I nodded. “Yeah. I do.”

He waited, as if testing to see if I’d flinch.

I didn’t. I just stood there, grounded in the kitchen, the sunrise slashing its way across the sink and the knot in my gut slowly, slowly unwinding.

Rawley’s eyes softened, just a fraction. “He’s your omega now, you know,” he said, low.

It hit harder than any punch.

I blinked, once, twice, then picked up my mug and took another swallow. “I know,” I said.

He looked away first, then busied himself with the percolator, as if it needed further tending. I let myself breathe, just a little, and listened to the sounds of the house—floorboards expanding, the fridge’s compressor rattling on, the muffled footsteps from the far hallway that told me Carter was up, or at least trying to be.

I finished my coffee, squared my shoulders again, and steeled myself for the next step. I had no illusions. The hard part wasn’t over. But it was morning, and I was still here.

For the first time in a long time, I wanted to stay.

Rawley didn’t move from his post at the counter when I took my first step inside. He poured the second mug of coffee, set it precisely on the battered wood, and didn’t look up when I claimed it. The air between us was thick with words that neither of us wanted to be the first to spill.

I drank. The coffee was scalding, dark enough to stain the inside of your mouth for a week.

Good.

I needed the pain.

Rawley’s voice came out flat, stripped of everything but the bones. “How long?”

The question was a grenade with the pin already pulled.

“Since that night in the barn.” I didn’t bother softening it. “I didn’t know until later. By then—”

He cut me off with a sharp gesture, a flick of the fingers like he was dismissing a bad hand at poker. “You could’ve called him. Written. Anything.”

He turned, leaning his hips against the counter, arms crossed over his chest. His eyes were flint. “Instead you left him. Alone. He’s a fucking omega, Macon, not a goddamn Navy SEAL.”

I let the accusation hit me. I deserved it. “You think I don’t know that?” My voice sounded like gravel in my throat. “I thought if I left him alone, he’d have a chance at something better. Someone who didn’t come with a load of baggage.”

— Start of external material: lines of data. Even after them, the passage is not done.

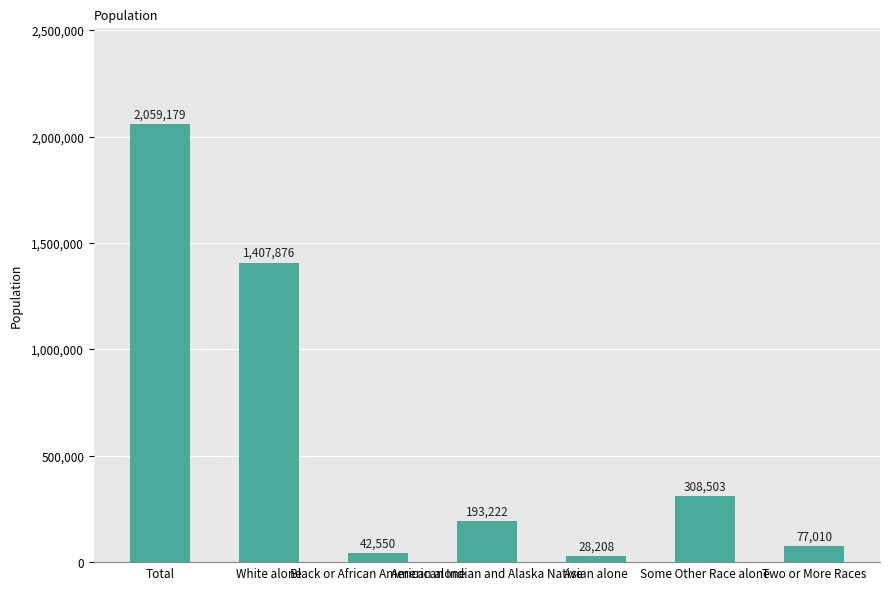

Count the number of data series in this chart.

1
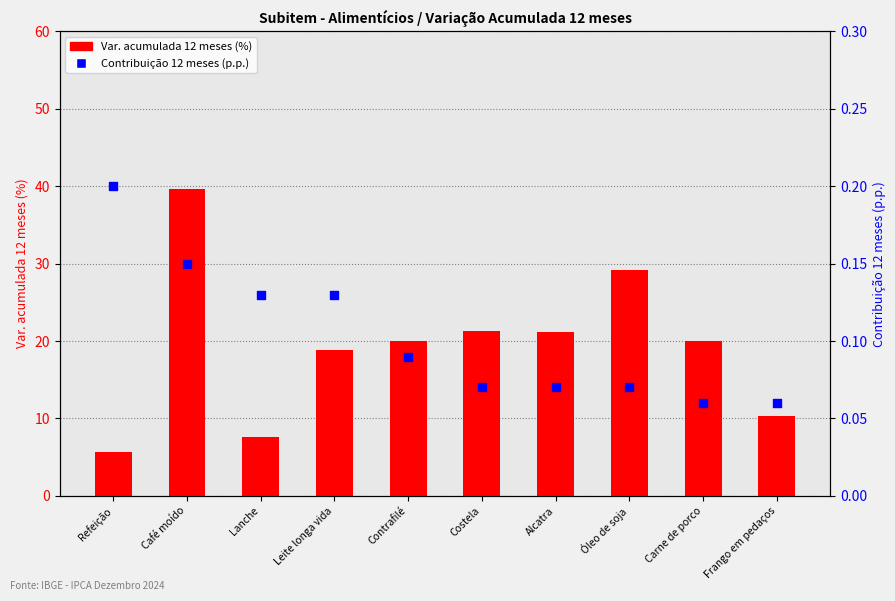

At how many categories does at least one series exceed 27?

2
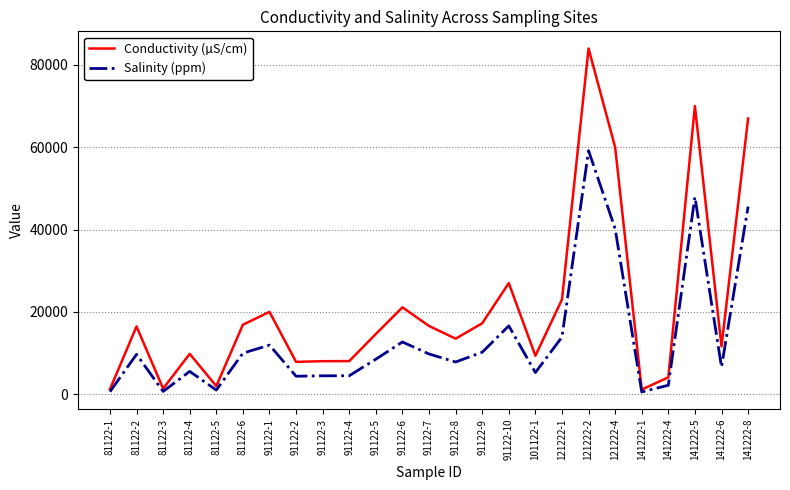

At 121222-1, list the series in order from smallest to largest.

Salinity (ppm), Conductivity (µS/cm)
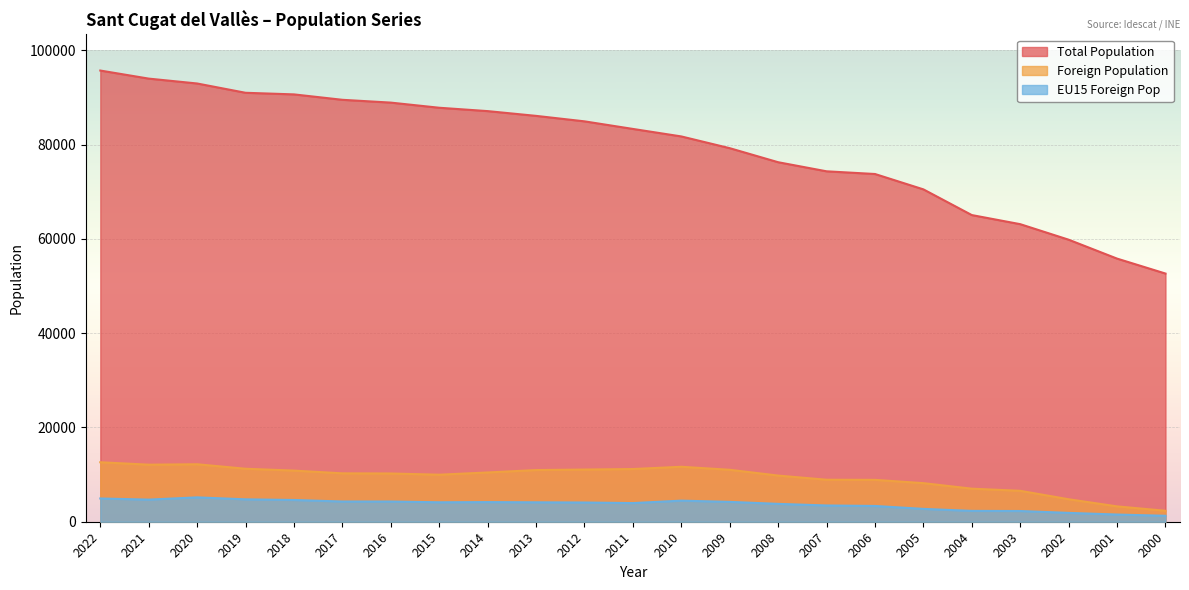

At how many categories does at least one series exceed 86880?

9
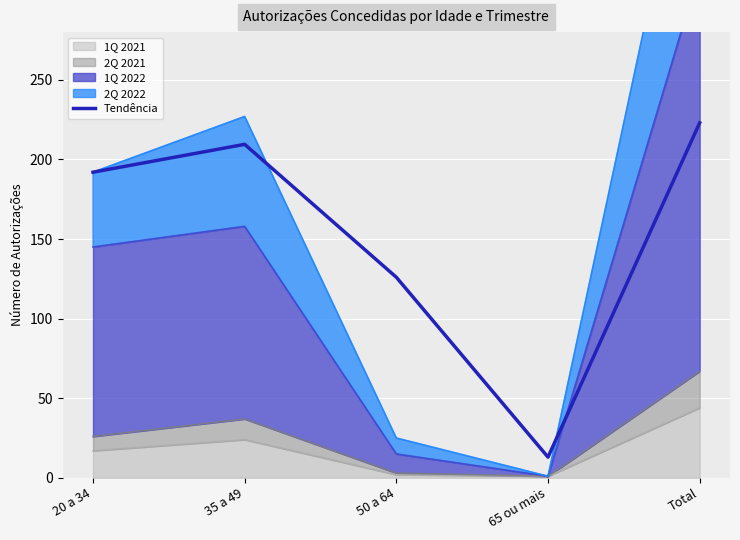

Rank the categories by value from highest to lowest.

Total, 35 a 49, 20 a 34, 50 a 64, 65 ou mais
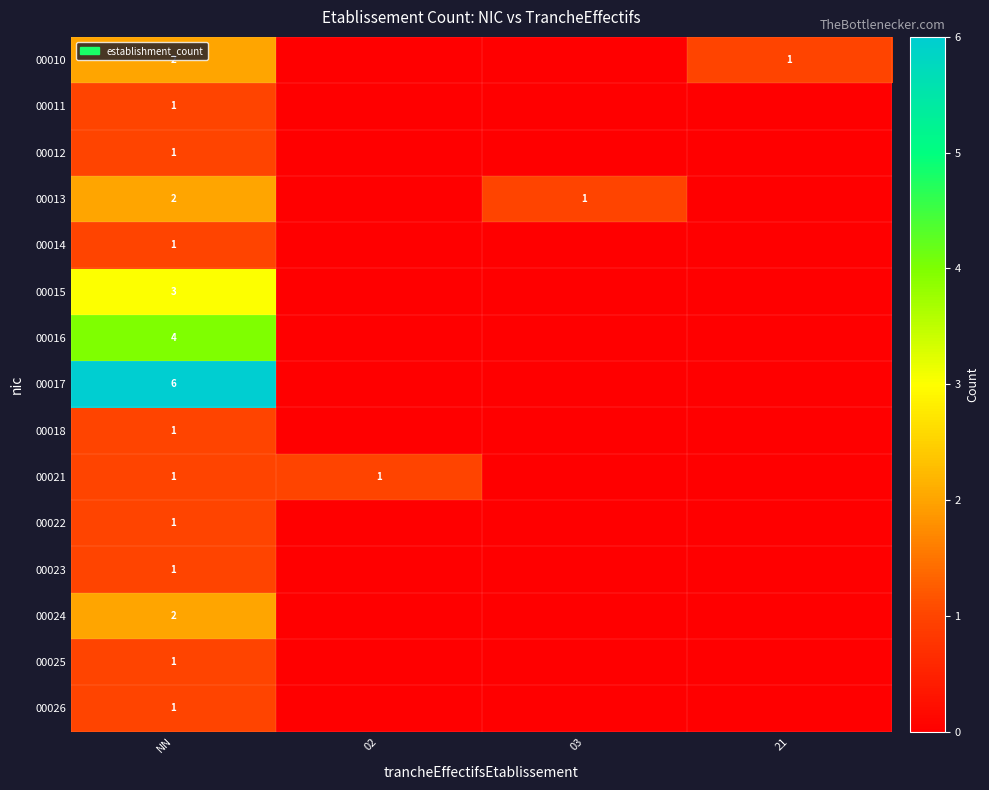

The value of 00024 at NN is 1. True or false?

False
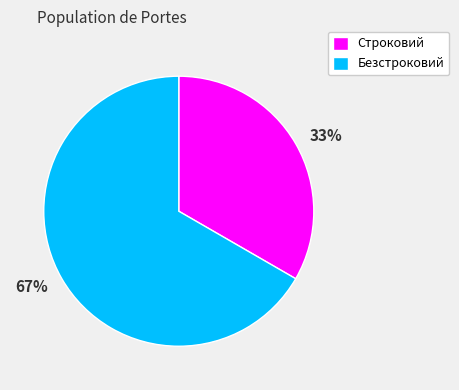

Do Безстроковий and Строковий together represent more than half of the pie?

Yes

Rawley’s jaw flexed. “You don’t get to decide that for him.”

“I know.”

For a minute, the only sound was the tick of the wall clock and the slow, deliberate sips of coffee as we stared each other down across the gulf of the kitchen.

“You love him?” The question was a sucker punch, thrown soft but landing hard.

“Doesn’t matter if I do or not. He’s mine now. Family.”

He scoffed. “Don’t romanticize it. He’s always been an afterthought to the family. Even now, his own father—” Rawley’s voice broke, and he snapped his mouth shut, furious at himself for the show of emotion.

“He’s not an afterthought to me,” I said, low. “Never was.”

He studied me. “So what now? You just move in together and play house? Raise a kid together like nothing happened?”

“I don’t know,” I said, because it was the truth. “I’m making it up as I go.”